┌─ 本文

あの時は、1日中めまいが起こることなんてある?と母が心配されたくて嘘を言っていると思っていたけど、Sを見て嘘ではなかったんだと気付いた。
母はSよりも症状が重かったし、もっと支えてあげられたら良かった。


そして、これからSを支えてあげたいと強く思った。
Sには申し訳ないけど「母を支えてあげられなかった罪悪感」を重ねていたと思う。




それから私たちは月イチで会うようになった。
カフェで話したり、カラオケに行ったり、日帰り旅行に行ったり。

Sとのカラオケは何時間でも歌ってられる


Sは体調の波はあるけど、私との時間をすごく楽しんでくれて、嬉しかった。
私たちは一時期険悪だったのが嘘みたいにまた仲良くなった。中学生の時よりも仲がいいと思う。

日帰りで京都へ


この時からSは長年付き合っている彼と結婚式を挙げるのが夢だと語っていて、2021年に結婚し、2022年に結婚式をする予定だから絶対に来てほしいと言われた。
お相手の彼はすごくいい人で、Sの病気をよく理解し、Sへの溺愛っぷりがすごいので、この二人なら良い結婚式をするんだろうな…と楽しみにしていた。




結婚式を目前に控えた2022年秋ごろ、Sから嬉しい報告があった。

「そいえばね、うつ病が治ったの!自立神経の病気も併発しちゃったからそっちはまだなんだけど…」


こんなに嬉しいことはない。泣くかと思った。
正直、結婚式の準備が大変だとよく聞いていたから、病気が悪化しちゃうかもと思っていた。
悪化しないにしても、うつ病が簡単に治らないということは痛いほど分かっている。(母は私が2歳の時に発症し、今現在も治っていない)
まだ全部が治ったわけではないので安心はできないが、一つ治しただけでもすごいことだ。

家族や旦那さんの支えもあるだろうけど、何よりも本人がすごく頑張った結果。
私は自分のことのように嬉しかった。








そして迎えた結婚式当日。
チャペル後方の大きな扉が開く。
そこには真っ白のウエディングドレスを纏ったSの姿があった。
その瞬間、私は、Sと出会ってから今日に至るまでを思い出していた。


中1で私が不登校になっていたら?
部活に入らなかったら?
Oちゃんと仲良くしていたら?
高校、大学と関係が続かなかったら?
あの時Sが私に連絡をしてくれなかったら?


今までの全部の偶然が重なって、この瞬間に私を連れてきてくれたのだと思ったら涙が止まらなかった。
Sも私を見つけて涙が出たらしい。


病気だと聞いたときはすごくショックだったし、驚いたけど、良い人と結婚して、理想の結婚式を挙げることができて本当に良かった。
たくさんの人に祝福されてにこにこ笑っているSが、本当に綺麗だし、かわいいし、自慢の親友だ。

└─

依頼 1: 本文の「この時からSは長年付き合って」から「こんなに嬉しいことはない。泣くかと思った。」までをすべて書き直し、その際「2022年」を「2023年」に差し替えてください。
依頼 2:
次の (a)〜(c) がそれぞれ本文と合っているかを「はい」か「いいえ」で答え、根拠となる本文の言葉をそのまま引用してください。
(a) Sは2021年に結婚した。
(b) 筆者の母のうつ病はすでに治っている。
(c) 筆者とSは月に一度会うようになった。
データはこの作業とは関係がない。

┌─ 生データ

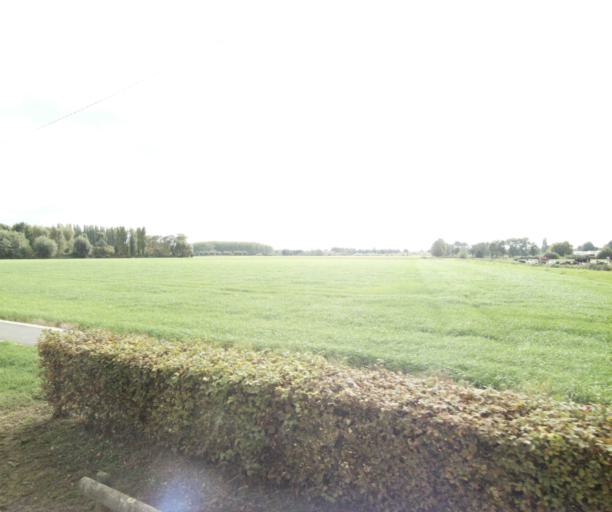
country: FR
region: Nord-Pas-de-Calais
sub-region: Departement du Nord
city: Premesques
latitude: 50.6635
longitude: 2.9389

└─
┌─ 生データ

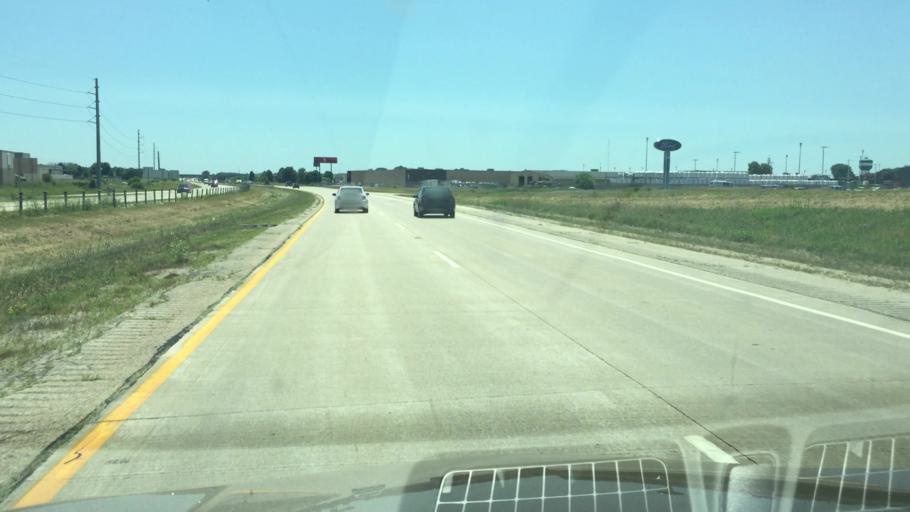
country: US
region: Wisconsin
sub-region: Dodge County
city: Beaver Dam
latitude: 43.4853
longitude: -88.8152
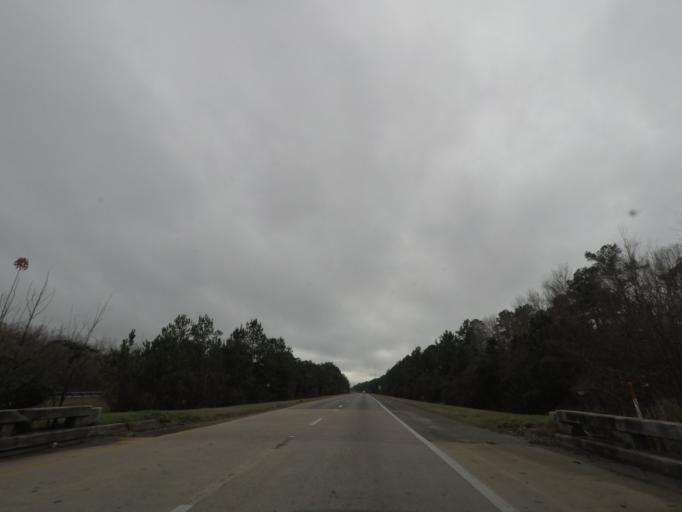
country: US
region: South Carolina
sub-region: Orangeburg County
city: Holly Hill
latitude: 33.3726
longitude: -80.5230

└─

回答全文 1:
この時からSは長年付き合っている彼と結婚式を挙げるのが夢だと語っていて、2021年に結婚し、2023年に結婚式をする予定だから絶対に来てほしいと言われた。
お相手の彼はすごくいい人で、Sの病気をよく理解し、Sへの溺愛っぷりがすごいので、この二人なら良い結婚式をするんだろうな…と楽しみにしていた。




結婚式を目前に控えた2023年秋ごろ、Sから嬉しい報告があった。

「そいえばね、うつ病が治ったの!自立神経の病気も併発しちゃったからそっちはまだなんだけど…」


こんなに嬉しいことはない。泣くかと思った。

回答全文 2:
(a) はい。「2021年に結婚し」
(b) いいえ。「今現在も治っていない」
(c) はい。「それから私たちは月イチで会うようになった」